Eppure questa storia dove tutto sembra essere precipitato all’improvviso, non è stata un cataclisma, lo ricorda Alessandro Mugnai, segretario della Cgil di Arezzo: «Non ci sono cause naturali in questo terremoto sociale, bisognerà  che qualcuno indaghi sulle colpe di chi ha portato Banca Etruria fino a qui».
La Federconsumatori di Arezzo annuncia che la prossima settimana presenterà  un esposto in procura.
«Il collocamento del 2013 è stato fatto in buona fede sperando di salvare la banca» assicura Bertola dal quartiere generale dell’Etruria, vicino all’Autosole e assolve i dipendenti agli sportelli.

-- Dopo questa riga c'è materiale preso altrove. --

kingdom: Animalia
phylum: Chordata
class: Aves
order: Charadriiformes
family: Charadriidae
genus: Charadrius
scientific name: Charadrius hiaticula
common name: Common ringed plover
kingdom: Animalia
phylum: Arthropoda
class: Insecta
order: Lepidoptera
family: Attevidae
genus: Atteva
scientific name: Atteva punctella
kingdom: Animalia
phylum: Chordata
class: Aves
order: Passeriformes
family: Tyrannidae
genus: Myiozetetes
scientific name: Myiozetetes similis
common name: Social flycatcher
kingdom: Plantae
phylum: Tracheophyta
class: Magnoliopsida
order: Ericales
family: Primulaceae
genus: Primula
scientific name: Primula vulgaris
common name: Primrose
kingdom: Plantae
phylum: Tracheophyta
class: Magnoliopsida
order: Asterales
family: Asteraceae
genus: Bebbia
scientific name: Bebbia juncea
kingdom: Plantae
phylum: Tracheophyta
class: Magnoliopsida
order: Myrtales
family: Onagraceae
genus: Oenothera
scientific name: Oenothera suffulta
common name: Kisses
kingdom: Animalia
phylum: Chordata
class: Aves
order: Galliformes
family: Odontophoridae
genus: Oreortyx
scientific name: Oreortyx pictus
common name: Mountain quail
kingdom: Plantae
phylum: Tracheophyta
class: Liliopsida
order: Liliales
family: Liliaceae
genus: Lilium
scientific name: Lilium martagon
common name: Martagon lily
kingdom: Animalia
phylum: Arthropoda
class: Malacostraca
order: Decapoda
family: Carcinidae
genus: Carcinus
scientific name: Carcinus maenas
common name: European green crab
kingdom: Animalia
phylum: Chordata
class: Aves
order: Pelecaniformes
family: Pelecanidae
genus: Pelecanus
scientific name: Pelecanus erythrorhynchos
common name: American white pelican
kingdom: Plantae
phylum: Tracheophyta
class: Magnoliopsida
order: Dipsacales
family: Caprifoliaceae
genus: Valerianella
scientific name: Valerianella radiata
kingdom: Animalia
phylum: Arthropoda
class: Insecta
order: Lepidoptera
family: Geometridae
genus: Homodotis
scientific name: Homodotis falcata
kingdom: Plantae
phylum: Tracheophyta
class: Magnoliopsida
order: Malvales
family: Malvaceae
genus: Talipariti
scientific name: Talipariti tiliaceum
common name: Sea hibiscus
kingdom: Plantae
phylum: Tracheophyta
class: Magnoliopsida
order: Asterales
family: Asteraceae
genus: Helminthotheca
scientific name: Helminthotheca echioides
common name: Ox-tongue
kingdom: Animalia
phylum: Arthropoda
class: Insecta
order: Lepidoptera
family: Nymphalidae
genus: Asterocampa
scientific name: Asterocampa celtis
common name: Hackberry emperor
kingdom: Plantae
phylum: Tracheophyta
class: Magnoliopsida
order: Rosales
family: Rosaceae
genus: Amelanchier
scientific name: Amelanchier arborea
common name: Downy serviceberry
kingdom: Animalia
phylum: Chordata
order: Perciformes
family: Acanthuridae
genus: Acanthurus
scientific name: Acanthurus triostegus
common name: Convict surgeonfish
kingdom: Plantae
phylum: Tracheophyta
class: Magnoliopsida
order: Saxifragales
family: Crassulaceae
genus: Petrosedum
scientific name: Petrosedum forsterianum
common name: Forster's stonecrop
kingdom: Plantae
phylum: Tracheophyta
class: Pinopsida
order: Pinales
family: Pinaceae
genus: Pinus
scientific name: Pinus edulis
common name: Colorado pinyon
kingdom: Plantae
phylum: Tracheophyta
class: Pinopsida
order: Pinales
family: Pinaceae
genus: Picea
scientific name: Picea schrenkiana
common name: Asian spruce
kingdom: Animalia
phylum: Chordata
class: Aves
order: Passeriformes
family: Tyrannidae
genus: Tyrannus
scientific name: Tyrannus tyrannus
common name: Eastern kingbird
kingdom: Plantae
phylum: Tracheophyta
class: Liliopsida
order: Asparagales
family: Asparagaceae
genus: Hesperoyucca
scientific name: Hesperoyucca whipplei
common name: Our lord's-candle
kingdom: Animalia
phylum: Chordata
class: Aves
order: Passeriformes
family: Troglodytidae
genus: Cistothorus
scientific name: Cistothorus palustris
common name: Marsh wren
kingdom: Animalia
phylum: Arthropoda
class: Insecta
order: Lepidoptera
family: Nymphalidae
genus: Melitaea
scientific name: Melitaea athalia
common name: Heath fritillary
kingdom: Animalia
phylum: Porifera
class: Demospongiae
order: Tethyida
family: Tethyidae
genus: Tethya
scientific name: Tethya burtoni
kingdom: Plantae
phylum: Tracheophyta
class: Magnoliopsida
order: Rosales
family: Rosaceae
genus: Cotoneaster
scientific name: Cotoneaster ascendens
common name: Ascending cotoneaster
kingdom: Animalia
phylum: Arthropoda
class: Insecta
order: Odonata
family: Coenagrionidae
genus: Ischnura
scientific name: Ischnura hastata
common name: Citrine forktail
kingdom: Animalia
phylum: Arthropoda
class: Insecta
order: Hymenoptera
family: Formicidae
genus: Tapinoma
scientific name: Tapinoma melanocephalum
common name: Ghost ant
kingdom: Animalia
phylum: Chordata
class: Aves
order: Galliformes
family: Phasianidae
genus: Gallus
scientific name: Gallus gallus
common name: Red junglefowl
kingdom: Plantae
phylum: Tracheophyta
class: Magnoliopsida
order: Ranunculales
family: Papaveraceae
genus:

Fra loro uno racconta: «Eravamo sotto pressione. I dirigenti insistevano, ci facevano anche 2 o 3 telefonate al giorno: le hai vendute? Quante ne hai vendute di subordinate? Credevamo di offrire titoli sicuri, li abbiamo dati anche ad amici e ai parenti. In ufficio facevano la classifica di chi ne vendeva di più: si andava da “sei un mito” a “sei un incapace”. E non avevamo premi di produzione».
Si ferma e aggiunge: «Ho visto miei colleghi allo sportello piangere. La nostra credibilità  è a pezzi, con quale faccia domani consiglieremo un investimento a un cliente?».